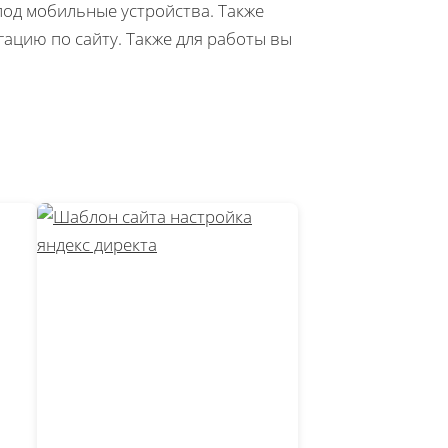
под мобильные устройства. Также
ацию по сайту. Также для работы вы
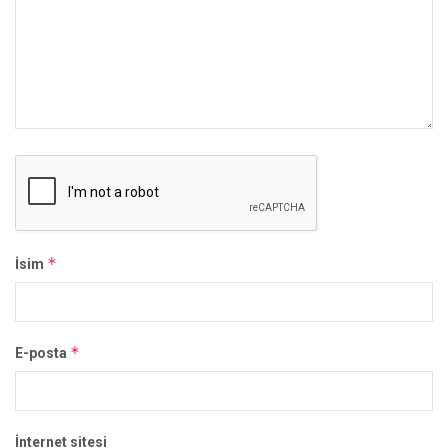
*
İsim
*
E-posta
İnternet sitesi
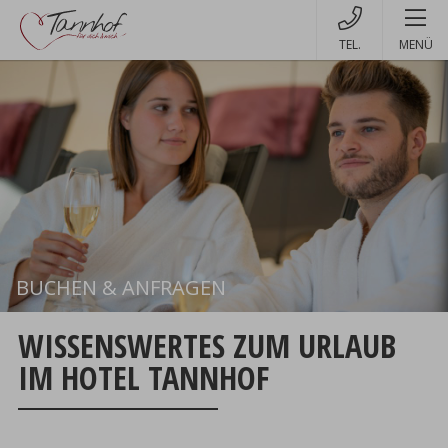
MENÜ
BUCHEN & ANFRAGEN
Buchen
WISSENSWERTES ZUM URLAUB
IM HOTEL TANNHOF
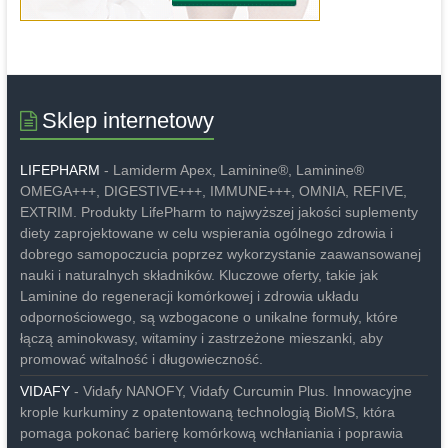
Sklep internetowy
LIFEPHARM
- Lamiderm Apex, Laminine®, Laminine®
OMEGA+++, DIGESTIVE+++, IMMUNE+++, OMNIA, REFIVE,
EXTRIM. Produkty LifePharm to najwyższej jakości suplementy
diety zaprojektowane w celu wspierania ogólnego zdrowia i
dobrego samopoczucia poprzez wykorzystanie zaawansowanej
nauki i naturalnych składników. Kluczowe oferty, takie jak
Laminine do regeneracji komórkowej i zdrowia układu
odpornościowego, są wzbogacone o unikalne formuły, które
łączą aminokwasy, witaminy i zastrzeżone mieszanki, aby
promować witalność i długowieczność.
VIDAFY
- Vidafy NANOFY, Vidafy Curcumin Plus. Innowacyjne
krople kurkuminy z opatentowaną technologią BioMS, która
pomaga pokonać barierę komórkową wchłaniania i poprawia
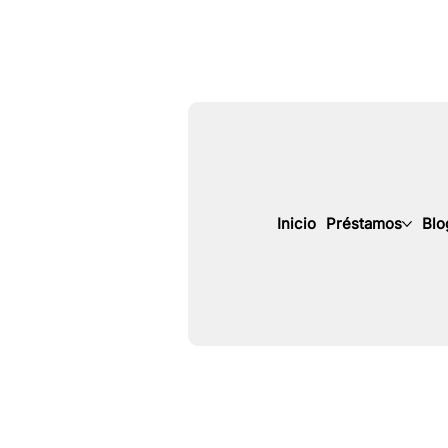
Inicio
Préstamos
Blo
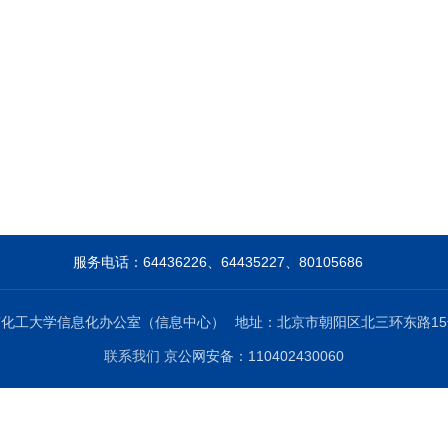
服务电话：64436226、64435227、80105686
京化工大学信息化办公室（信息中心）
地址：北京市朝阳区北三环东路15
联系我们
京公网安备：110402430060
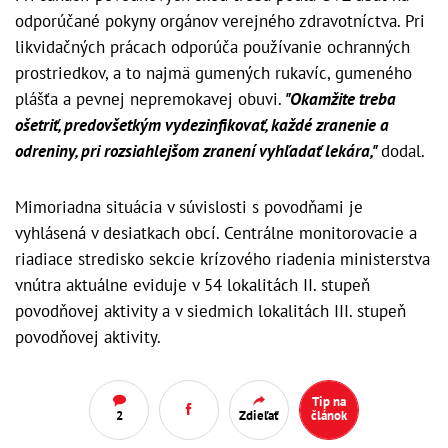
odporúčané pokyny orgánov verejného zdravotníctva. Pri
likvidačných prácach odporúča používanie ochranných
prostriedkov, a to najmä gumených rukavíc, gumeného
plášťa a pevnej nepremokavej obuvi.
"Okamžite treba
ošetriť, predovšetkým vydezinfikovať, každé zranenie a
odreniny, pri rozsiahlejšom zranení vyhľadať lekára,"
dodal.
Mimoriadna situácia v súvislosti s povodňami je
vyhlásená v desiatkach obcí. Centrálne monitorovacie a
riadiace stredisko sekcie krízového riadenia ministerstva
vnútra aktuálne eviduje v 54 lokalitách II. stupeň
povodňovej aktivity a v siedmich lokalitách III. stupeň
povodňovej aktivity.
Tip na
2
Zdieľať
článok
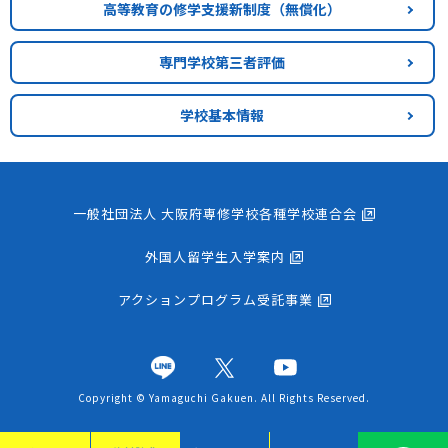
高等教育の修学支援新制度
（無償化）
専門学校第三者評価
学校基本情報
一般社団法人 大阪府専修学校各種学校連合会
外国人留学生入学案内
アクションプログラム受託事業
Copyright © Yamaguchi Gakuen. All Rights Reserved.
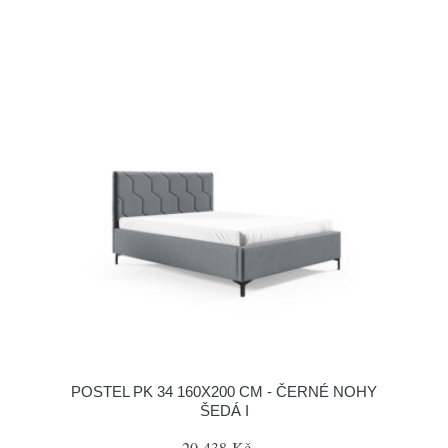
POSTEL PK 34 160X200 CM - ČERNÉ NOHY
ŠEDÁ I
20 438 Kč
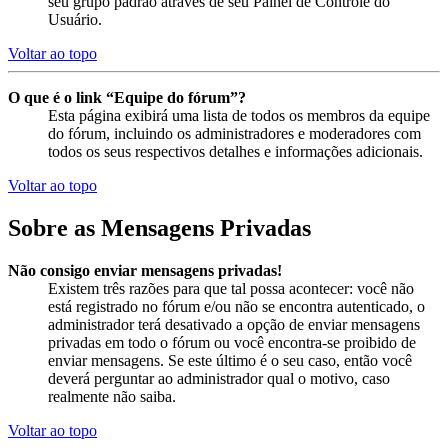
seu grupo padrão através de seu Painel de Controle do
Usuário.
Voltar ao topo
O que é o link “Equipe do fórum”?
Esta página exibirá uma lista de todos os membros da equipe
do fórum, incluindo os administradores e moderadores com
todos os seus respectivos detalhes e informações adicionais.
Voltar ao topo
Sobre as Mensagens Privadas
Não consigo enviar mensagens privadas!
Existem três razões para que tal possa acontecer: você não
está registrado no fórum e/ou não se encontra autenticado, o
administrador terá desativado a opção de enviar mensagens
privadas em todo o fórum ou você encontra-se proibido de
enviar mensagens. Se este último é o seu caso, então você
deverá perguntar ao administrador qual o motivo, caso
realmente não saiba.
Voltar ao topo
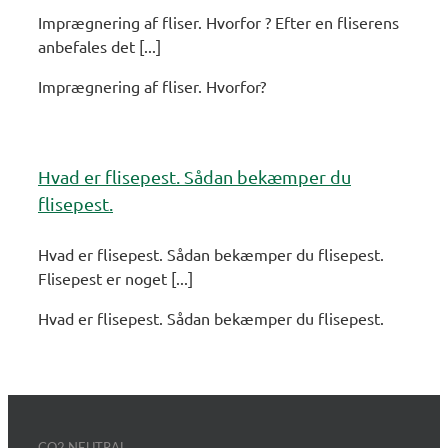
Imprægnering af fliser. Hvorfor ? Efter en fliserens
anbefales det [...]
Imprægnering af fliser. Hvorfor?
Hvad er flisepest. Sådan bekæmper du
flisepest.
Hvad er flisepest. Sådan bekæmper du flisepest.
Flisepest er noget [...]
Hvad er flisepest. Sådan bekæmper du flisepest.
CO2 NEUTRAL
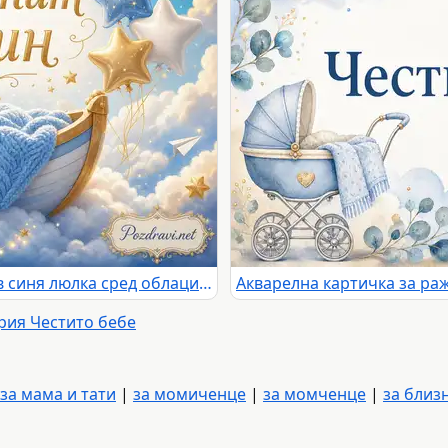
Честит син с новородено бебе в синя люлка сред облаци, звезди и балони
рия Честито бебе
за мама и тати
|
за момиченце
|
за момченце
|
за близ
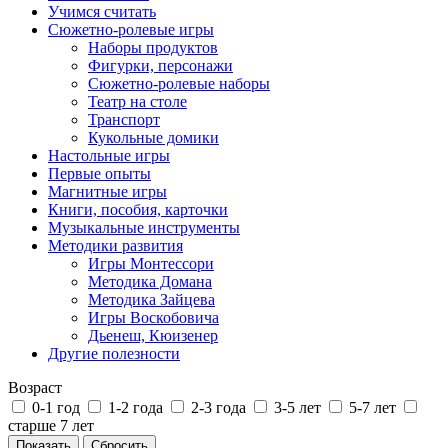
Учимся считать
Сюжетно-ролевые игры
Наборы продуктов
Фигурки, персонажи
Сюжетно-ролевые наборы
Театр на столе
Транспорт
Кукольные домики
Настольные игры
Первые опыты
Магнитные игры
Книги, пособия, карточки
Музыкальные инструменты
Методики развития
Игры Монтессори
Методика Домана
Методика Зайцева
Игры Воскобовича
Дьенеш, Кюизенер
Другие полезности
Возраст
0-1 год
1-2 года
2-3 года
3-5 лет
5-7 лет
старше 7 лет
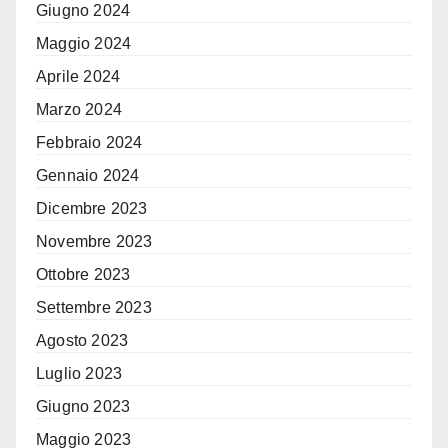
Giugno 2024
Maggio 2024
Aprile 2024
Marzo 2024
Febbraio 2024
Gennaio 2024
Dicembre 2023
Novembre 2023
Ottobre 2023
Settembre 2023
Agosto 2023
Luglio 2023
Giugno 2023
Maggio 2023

INSTRUCTION: Search the records for lines holding the word "você", then copy each line you find.

TASK ANSWER:
Existem três razões para que tal possa acontecer: você não
privadas em todo o fórum ou você encontra-se proibido de
enviar mensagens. Se este último é o seu caso, então você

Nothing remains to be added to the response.